→ REQUEST
If a line in the entries below includes "image", show that line.

→ Saved entries
- - - -

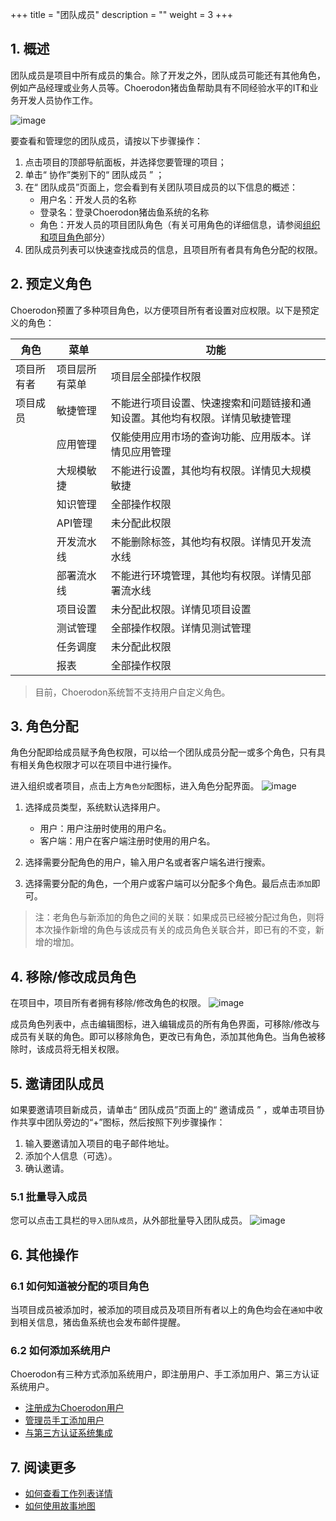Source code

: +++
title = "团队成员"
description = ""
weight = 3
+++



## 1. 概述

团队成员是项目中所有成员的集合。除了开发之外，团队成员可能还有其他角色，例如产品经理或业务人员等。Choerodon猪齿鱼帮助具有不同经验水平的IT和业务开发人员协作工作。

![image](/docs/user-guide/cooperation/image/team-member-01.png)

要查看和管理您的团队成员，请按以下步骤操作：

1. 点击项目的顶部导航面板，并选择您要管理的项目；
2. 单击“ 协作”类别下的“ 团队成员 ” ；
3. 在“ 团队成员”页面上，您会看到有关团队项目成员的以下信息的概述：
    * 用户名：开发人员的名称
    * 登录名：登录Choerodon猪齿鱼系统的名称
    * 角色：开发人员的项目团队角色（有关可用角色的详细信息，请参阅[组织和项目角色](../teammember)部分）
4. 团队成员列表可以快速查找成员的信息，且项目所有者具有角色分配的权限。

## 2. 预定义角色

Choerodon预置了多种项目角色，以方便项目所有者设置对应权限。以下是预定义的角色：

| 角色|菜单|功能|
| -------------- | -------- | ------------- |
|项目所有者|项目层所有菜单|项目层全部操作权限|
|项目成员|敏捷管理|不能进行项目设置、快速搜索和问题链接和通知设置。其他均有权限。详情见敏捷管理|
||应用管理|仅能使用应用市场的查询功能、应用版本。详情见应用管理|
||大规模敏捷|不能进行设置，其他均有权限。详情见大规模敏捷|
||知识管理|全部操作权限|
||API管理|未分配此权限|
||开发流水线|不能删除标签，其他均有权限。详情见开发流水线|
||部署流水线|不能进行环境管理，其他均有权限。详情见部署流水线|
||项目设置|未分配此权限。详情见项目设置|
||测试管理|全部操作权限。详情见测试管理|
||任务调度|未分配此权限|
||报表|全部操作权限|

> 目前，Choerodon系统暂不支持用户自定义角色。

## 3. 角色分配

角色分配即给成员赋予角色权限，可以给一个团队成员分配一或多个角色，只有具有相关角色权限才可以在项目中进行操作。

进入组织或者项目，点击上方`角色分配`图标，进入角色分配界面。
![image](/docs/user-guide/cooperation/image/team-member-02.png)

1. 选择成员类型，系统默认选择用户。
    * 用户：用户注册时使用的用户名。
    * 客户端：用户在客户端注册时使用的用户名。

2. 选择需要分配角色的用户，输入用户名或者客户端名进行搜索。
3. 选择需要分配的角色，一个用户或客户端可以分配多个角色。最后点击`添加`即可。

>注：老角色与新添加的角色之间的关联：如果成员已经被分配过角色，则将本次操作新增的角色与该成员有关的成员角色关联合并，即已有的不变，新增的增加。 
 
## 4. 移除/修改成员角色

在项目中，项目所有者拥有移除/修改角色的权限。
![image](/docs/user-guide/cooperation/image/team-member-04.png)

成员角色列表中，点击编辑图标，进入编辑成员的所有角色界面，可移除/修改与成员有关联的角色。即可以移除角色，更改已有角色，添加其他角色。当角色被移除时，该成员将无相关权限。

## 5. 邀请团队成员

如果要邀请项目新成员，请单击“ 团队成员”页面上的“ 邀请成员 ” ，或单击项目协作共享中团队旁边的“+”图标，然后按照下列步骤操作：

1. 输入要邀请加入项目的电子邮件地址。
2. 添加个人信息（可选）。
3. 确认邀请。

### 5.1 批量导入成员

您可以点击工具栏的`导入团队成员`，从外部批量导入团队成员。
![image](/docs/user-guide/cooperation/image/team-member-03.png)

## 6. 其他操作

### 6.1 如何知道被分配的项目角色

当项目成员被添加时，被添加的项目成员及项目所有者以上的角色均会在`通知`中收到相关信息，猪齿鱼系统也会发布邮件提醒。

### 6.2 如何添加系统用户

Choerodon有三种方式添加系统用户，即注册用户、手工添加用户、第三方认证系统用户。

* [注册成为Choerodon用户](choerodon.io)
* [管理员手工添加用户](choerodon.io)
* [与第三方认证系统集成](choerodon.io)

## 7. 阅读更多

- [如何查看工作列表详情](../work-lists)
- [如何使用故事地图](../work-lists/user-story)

- - - -

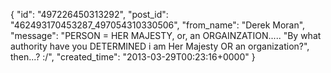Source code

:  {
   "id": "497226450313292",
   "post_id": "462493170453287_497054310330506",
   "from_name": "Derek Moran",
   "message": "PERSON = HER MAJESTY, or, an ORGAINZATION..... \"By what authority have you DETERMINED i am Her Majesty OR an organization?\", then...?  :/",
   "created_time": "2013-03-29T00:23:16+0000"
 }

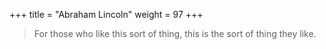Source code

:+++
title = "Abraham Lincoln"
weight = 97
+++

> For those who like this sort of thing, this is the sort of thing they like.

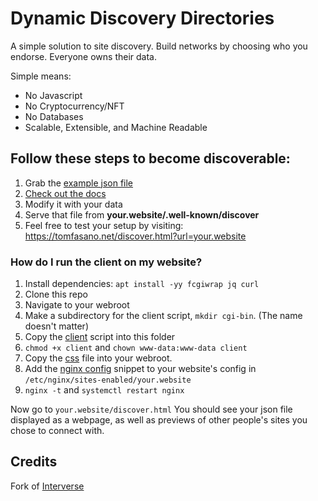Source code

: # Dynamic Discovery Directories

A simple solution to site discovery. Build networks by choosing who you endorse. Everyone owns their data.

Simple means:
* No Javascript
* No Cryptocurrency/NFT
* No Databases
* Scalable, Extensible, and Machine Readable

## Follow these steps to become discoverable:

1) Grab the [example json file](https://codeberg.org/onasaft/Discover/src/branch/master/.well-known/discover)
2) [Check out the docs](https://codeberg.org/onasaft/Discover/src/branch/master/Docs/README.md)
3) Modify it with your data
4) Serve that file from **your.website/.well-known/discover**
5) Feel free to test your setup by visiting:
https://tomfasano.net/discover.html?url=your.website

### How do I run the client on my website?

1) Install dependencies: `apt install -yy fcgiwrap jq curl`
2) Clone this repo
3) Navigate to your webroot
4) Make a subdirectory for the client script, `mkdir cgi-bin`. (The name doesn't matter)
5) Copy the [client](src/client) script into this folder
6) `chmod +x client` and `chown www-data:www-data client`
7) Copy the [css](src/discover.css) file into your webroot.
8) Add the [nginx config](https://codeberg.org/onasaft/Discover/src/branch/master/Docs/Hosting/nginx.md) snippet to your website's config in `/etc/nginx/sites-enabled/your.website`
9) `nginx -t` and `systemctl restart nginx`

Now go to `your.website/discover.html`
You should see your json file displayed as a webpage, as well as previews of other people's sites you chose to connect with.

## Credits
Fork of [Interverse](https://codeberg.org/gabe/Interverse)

- - - -

→ RESPONSE TO THIS EXERCISE
![image](/docs/user-guide/cooperation/image/team-member-01.png)
![image](/docs/user-guide/cooperation/image/team-member-02.png)
![image](/docs/user-guide/cooperation/image/team-member-04.png)
![image](/docs/user-guide/cooperation/image/team-member-03.png)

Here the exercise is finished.